Practices that serve to maintain for the individual the ability to access this state may be considered Raja Yoga practices. Thus Raja Yoga encompasses and differentiates itself from other forms of Yoga by encouraging the mind to avoid the sort of absorption in obsessional practice (including other traditional yogic practices) that can create false mental objects.
In this sense Raja Yoga is called the "king among yogas": all yogic practices are seen as potential tools for obtaining the seedless state, itself considered to be the starting point in the quest to cleanse Karma and obtain Moksha or Nirvana. Historically, schools of yoga that label themselves "Raja" offer students a mix of yogic practices and (hopefully or ideally) this philosophical viewpoint.
Lord Krishna describes the yogi as follows: "A yogi is greater than the ascetic, greater than the empiricist, and greater than the fruitive worker. Therefore, O Arjuna, in all circumstances be a yogi"


Raja Yoga aims at controlling all thought-waves or mental modifications. While a Hatha Yogi starts his Sadhana, or spiritual practice, with Asanas (postures) and Pranayama, a Raja Yogi starts his Sadhana with the mind as well as a certain minimum of asanas and pranayamas usually included as a preparation for the meditation and concentration. In Samadhi Pada I,27 it is stated that the word of Ishvara is OM, the Pranava. Through the sounding of the Word and through reflection upon its meaning, the Way is found.

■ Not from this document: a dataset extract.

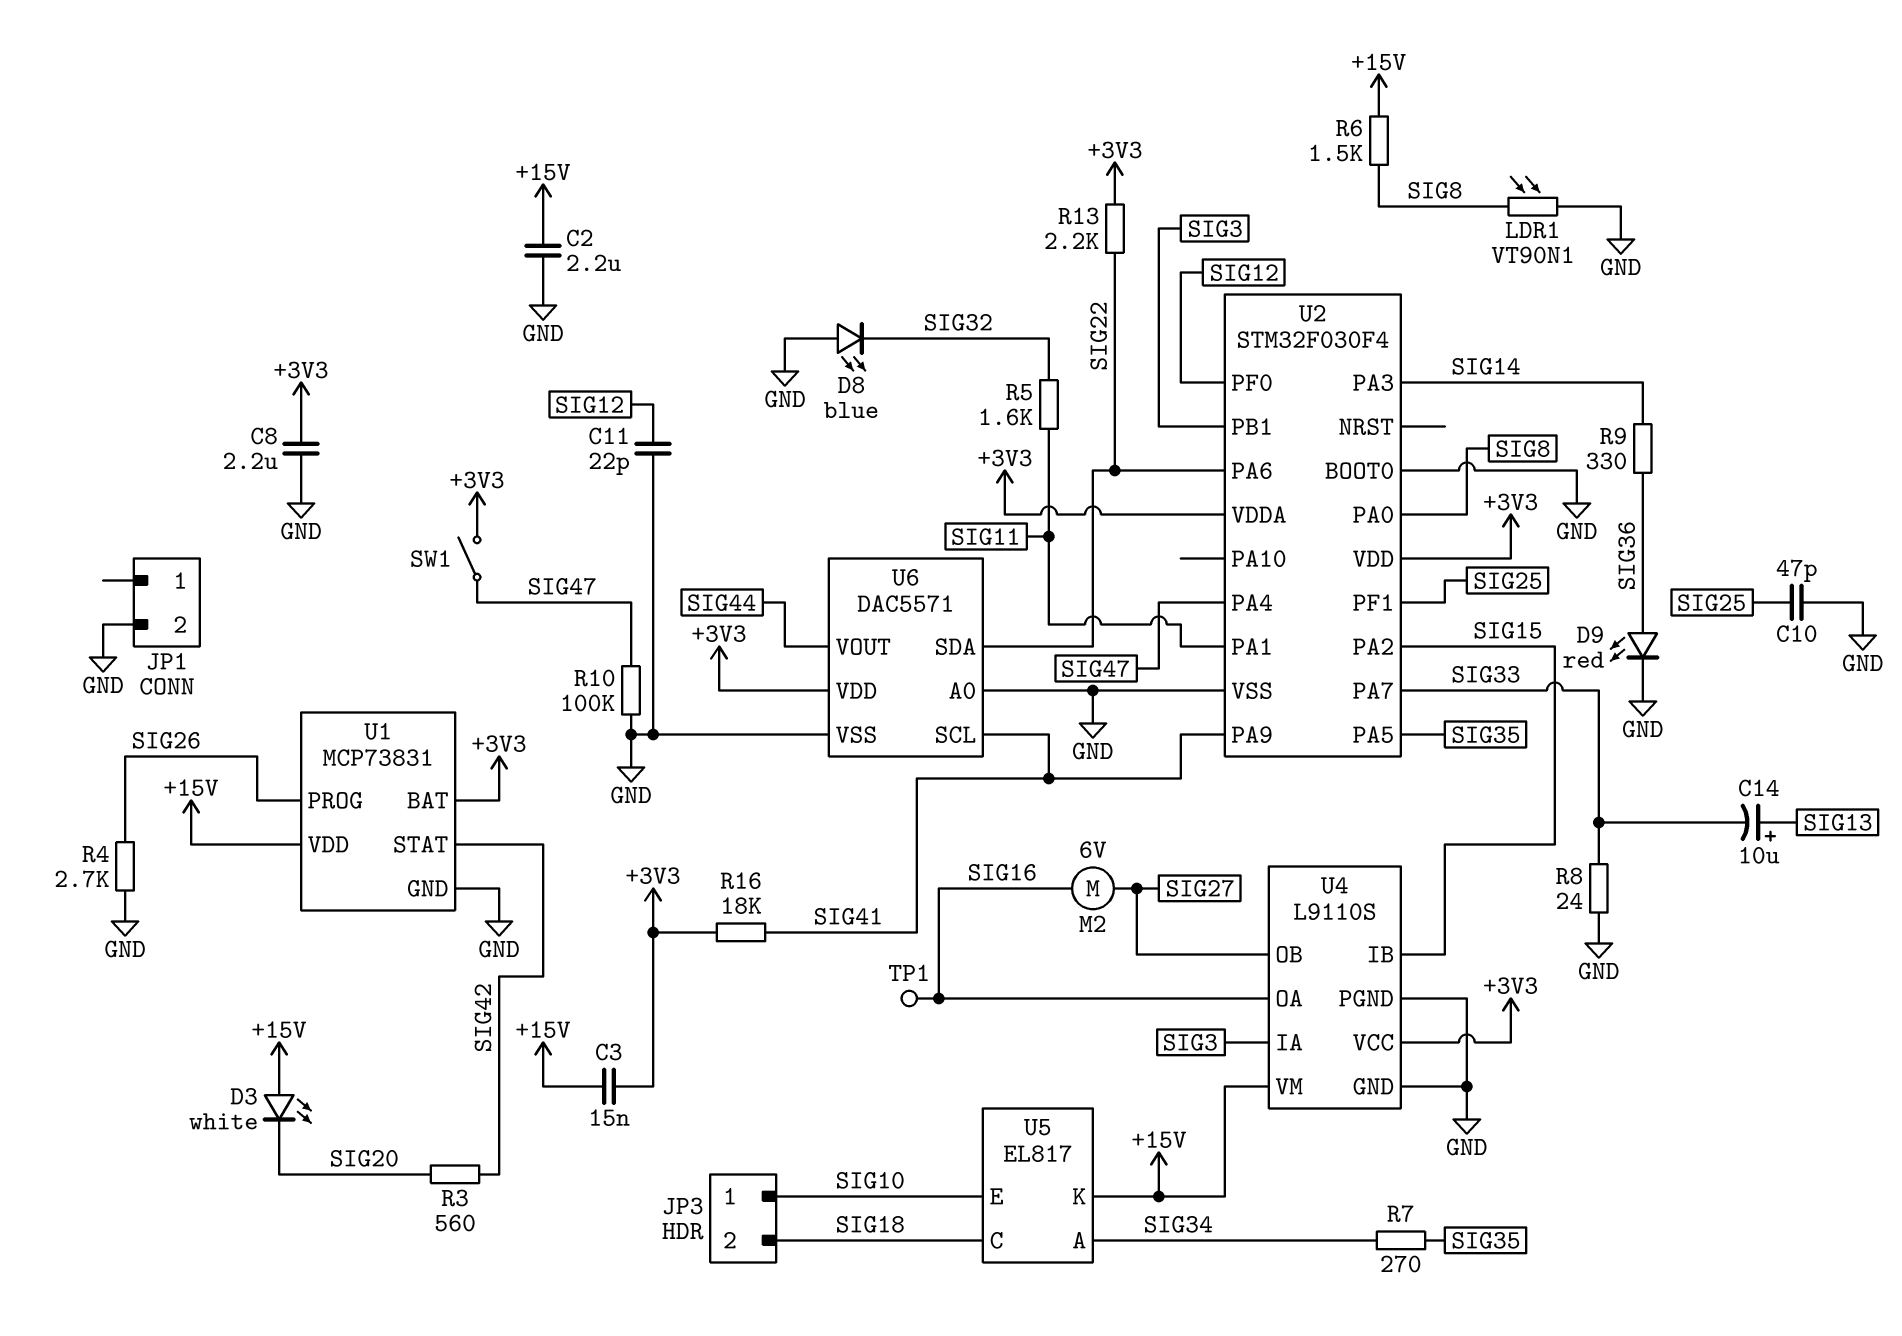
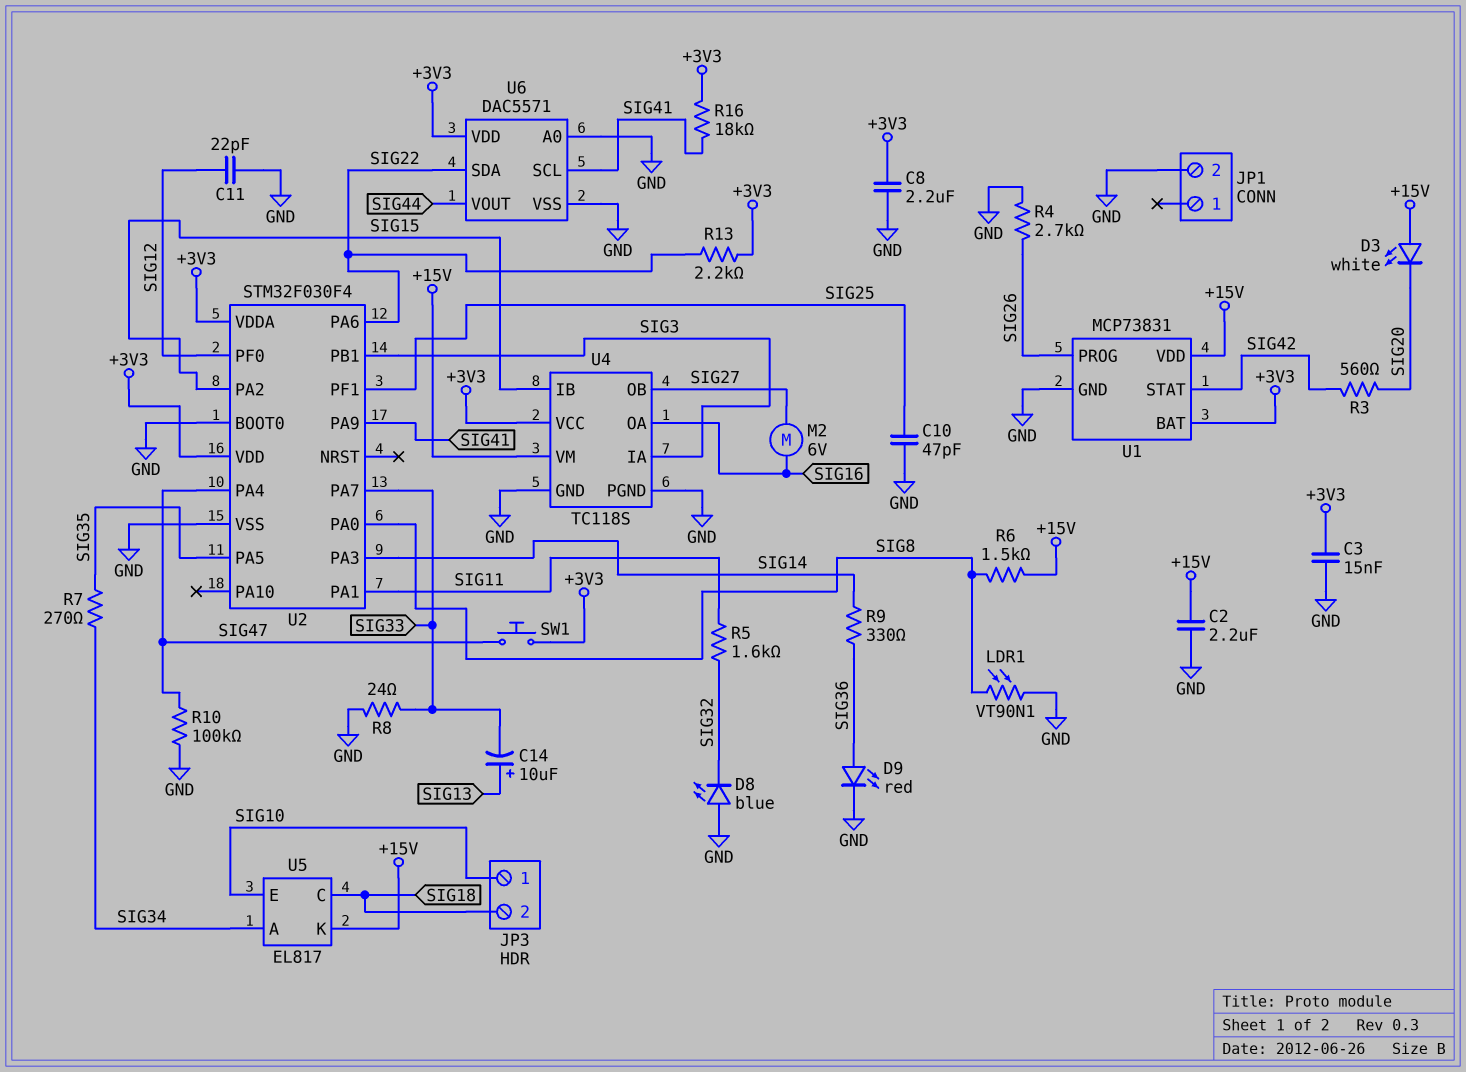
C3: 15nF (+3V3, +15V) -> 15nF (+3V3, GND)
SW1: switch (+3V3, SIG47) -> button (+3V3, SIG47)
TP1: test point (SIG16) -> none
U4: L9110S -> TC118S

In the Jangama dhyana technique of Raja Yoga, the yogi concentrates the mind and sight between the eyebrows. According to Patanjali, this is one method of achieving the initial concentration (dharana: Yoga Sutras, III: 1) necessary for the mind to go introverted in meditation (dhyana: Yoga Sutras, III: 2). In deeper practice of the Jangama dhyana technique, the mind concentrated between the eyebrows begins to automatically lose all location and focus on the watching itself. Eventually, the meditator experiences only the consciousness of existence and achieves Self Realization. In his classic Raja Yoga, Swami Vivekananda describes the process in the following way:
When the mind has been trained to remain fixed on a certain internal or external location, there comes to it the power of flowing in an unbroken current, as it were, towards that point. This state is called dhyana. When one has so intensified the power of dhyana as to be able to reject the external part of perception and remain meditating only on the internal part, the meaning, that state is called Samadhi.

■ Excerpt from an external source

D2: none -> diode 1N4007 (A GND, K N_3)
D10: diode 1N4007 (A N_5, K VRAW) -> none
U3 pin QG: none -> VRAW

Eight limbs of Ashtanga Yoga


The eight limbs of Ashtanga Yoga are:
Yama – code of conduct, self-restraint
Niyama – religious observances, commitments to practice, such as study and devotion
Āsana – integration of mind and body through physical activity
Pranayama – regulation of breath leading to integration of mind and body
Pratyahara – abstraction of the senses, withdrawal of the senses of perception from their objects
Dharana – concentration, one-pointedness of mind
Dhyana – meditation (quiet activity that leads to samadhi)
Samādhi – the quiet state of blissful awareness, superconscious(?) state. Attained when yogi constantly sees Paramatma in his (jivaatma) heart.
They are sometimes divided into the lower and the upper four limbs, the lower ones—from yama to pranayama—being parallel to the lower limbs of Hatha Yoga, while the upper ones—from pratyahara to samadhi—being specific for the Raja yoga. The upper three limbs practiced simultaneously constitute the Samyama.